Inflation is slowing down. Here’s why prices still aren’t going down – NBC 5 Dallas-Fort Worth

  • Historical data shows that a significant factor in lowering prices is the slowdown in consumer spending.
  • Despite nearly half of Americans reporting that they are in a worse financial situation than they were five years ago, they are still spending.
  • Retail sales rose 2.1% year over year in the first quarter of 2024 as consumer spending jumped in February and March.

Jen Luecke, 27, is a recipe developer based in Boston who creates online content that shows people how to eat well On Budget,

“I think it’s no secret that prices are rising pretty much in every area right now,” Luke told CNBC.

Nearly two-thirds, 65%, of American adults Surveys by CNBC/SurveyMonkey this spring say inflation is the main driver of their financial stress. Same share said they are living paycheck to paycheck, Nearly half feel their financial situation is worse than five years ago.

Last January, Luke started a series on social media where he took a grocery list worth between $50 and $75 and turned it into five different recipes for his families. She was inspired to show people that they could still eat well while cutting down on grocery costs.

Zack Staffier for CNBC

Jennifer Luke, 27, creates budget-friendly recipes for her millions of followers on social media.

“It’s really hard. I’m not here to share toxic positivity about how to shop on a budget,” Luke said. “I’m just trying to empower people to feel like they can have a little control, at least in this area of ​​their food costs.”

Deflation, deflation and the ‘money illusion’

“I think Americans get a little confused when they see news that inflation is coming down, and yet they don’t see prices coming down,” said Lindsey Owens, executive director of the Groundwork Collaborative, a nonprofit think tank.

There is an important difference between inflation rising slowly – a phenomenon called deflation – and inflation itself reversing, which would drive prices down. Economists call it the latter deflationWhich is generally associated with a shrinking economy and possible recession.

Historical data shows that prices rise much more easily than they fall. When they decline, it is usually the result of people spending less, which is not the case at present. Retail Sales The first quarter of this year increased by 2.1% year on year consumer spending surged In February and March.

“This cycle is a concept called the money illusion,” says clinical psychologist Sabrina Romanoff.

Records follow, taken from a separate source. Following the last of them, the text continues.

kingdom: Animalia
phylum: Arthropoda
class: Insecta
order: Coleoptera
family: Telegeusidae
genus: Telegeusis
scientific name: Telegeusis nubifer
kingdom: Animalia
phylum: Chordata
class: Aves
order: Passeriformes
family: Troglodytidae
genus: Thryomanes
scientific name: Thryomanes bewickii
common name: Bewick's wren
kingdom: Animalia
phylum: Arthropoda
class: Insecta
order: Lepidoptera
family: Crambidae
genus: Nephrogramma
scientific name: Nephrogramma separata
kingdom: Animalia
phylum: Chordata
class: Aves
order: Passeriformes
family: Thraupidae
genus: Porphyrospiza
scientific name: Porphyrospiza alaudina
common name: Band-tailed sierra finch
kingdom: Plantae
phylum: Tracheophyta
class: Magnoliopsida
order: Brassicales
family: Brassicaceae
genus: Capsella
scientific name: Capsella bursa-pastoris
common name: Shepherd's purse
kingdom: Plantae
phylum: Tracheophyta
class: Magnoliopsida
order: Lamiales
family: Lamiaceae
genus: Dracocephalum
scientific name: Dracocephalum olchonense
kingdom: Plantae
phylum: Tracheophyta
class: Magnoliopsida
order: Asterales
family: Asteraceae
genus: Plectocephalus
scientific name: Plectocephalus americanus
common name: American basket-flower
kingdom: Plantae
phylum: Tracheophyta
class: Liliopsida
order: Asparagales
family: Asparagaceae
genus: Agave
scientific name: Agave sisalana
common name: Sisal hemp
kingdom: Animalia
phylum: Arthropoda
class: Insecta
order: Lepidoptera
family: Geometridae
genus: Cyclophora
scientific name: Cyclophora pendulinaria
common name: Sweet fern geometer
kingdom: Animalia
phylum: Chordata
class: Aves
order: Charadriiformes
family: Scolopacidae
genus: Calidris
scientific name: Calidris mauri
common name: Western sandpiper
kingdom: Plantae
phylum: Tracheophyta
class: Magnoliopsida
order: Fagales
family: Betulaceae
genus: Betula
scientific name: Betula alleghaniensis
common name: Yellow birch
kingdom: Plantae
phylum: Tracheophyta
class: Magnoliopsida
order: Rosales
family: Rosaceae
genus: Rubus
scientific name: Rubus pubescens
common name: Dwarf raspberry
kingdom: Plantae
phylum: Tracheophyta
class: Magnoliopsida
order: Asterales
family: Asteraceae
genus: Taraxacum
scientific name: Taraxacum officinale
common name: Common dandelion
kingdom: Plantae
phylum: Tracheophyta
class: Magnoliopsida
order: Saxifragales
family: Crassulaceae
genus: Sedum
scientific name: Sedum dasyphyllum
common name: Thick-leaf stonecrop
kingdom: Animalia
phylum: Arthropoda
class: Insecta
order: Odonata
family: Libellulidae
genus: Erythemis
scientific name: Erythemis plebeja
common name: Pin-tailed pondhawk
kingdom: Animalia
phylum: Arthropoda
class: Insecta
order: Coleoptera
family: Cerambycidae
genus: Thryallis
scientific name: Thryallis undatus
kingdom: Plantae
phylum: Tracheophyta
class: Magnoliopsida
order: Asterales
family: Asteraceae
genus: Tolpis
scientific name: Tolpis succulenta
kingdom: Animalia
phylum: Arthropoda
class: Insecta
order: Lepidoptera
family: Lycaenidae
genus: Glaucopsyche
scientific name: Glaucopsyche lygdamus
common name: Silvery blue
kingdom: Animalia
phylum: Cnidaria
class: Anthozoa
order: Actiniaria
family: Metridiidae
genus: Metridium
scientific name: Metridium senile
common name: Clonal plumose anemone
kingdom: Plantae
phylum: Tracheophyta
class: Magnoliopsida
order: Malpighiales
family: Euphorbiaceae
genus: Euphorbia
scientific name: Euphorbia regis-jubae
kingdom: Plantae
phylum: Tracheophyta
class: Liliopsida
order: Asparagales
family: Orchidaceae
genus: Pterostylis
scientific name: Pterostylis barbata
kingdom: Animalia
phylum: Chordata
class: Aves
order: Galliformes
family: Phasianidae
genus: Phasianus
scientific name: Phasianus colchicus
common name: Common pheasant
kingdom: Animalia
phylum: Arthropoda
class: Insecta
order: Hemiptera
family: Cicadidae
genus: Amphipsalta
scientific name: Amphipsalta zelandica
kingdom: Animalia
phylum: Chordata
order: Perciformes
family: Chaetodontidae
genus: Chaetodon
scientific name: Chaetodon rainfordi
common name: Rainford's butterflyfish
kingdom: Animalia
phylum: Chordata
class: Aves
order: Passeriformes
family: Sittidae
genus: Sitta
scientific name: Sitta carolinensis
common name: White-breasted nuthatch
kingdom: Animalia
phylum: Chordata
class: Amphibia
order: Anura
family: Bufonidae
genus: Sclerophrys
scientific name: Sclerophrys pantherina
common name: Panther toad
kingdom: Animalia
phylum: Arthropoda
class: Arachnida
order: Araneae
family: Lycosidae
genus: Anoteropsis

“People with money illusions… don’t take into account the level of inflation in the economy,” he said. “So they are wrong to believe that a dollar is worth the same amount today as it was a year ago.”

Experts have raised concerns about potential “epicenters of the crisis”. Total credit card balances in the US increased Record high of $1.08 trillion In the third quarter of 2023. Nearly half, 49%, of Americans have credit cards Most say they carry a balance from month to month, according to a November 2023 survey by Bankrate.

Wage growth data may also seem inconsistent with consumer experience. Salary Increasing from January 2022, But the pace of growth is slowing and, on average, it has kept up with rising prices. An analysis from Bankrate estimates the gap between inflation and wages Will not be completely closed until the fourth quarter of 2024,

“For many Americans, a wage increase is long overdue,” Owens said. “In some cases they have gone years, if not decades, with stagnant wages or little raises.”

see Video To learn more about why prices won’t come back down.


Disclaimer : The content in this article is for educational and informational purposes only.